(Dataset excerpts)
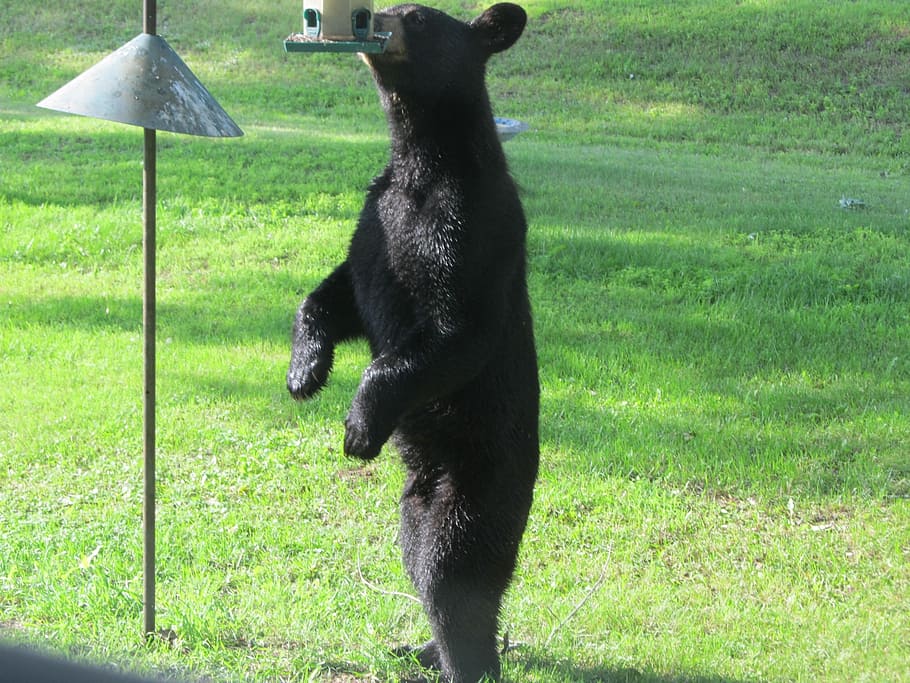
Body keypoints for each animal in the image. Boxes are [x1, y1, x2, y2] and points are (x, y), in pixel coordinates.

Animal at [286, 4, 537, 681]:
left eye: (416, 17)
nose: (372, 20)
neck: (424, 165)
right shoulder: (377, 216)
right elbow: (339, 294)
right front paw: (304, 373)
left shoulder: (470, 227)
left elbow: (455, 330)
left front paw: (358, 427)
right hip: (416, 500)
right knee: (421, 560)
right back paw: (421, 649)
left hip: (477, 485)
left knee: (453, 574)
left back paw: (465, 661)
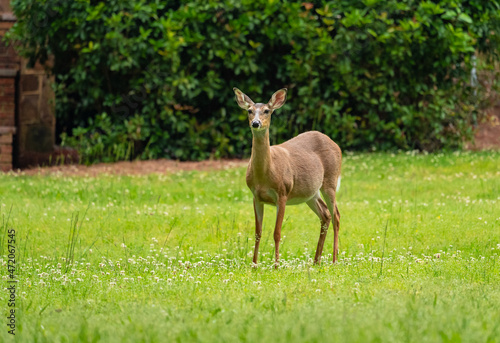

• About this task:
Each record above is to be written out exactly; the pictures are not.

• Response to this exercise:
Body keypoints for each animal in the image. Boxes are [x1, y1, x2, y2] and points are (x, y), in pixel coordinates.

Animal at [286, 4, 537, 681]:
left eye: (416, 17)
nose: (372, 20)
neck: (424, 165)
right shoulder: (377, 216)
right elbow: (339, 294)
right front paw: (304, 373)
left shoulder: (470, 227)
left elbow: (455, 330)
left front paw: (358, 427)
right hip: (416, 500)
right knee: (421, 560)
right back paw: (421, 649)
left hip: (477, 485)
left knee: (453, 574)
left back paw: (465, 661)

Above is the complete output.